▶ [Exercise details]:
In the talk page discussion, which sections of the article does Shrike name as examples of concern?

▶ [Study text]:

Please could you provide examples of those that gave you cause for concern?

Onceinawhile (talk) 09:05, 24 September 2017 (UTC)Reply

Yes mainly the sections about US position,Israel's reply to the US,Borders,Jerusalem and many others the article full of cherry picked primary sources to advance Anti-Israeli POV--Shrike (talk) 09:09, 24 September 2017 (UTC)Reply
@Shrike: Hmm. If these are cherry picked, what is the missing narrative? In other words, please can you explain the other POV which is being underrepresented? Then we can fill in the gaps. Onceinawhile (talk) 09:20, 24 September 2017 (UTC)Reply
I have no way to know because I am not historian we can not make our own WP:OR based on primary sources--Shrike (talk) 09:43, 24 September 2017 (UTC)Reply
So you haven't read any of the secondary sources in this article?

▶ [Available data]:
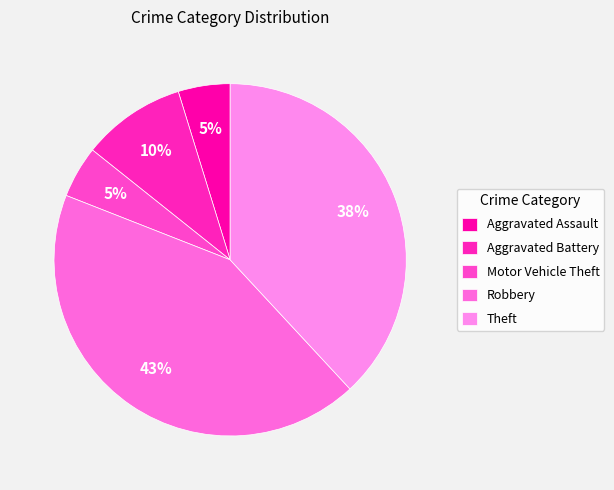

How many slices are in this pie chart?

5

▶ [Answer for the task]:
- US position
- Israel's reply to the US
- Borders
- Jerusalem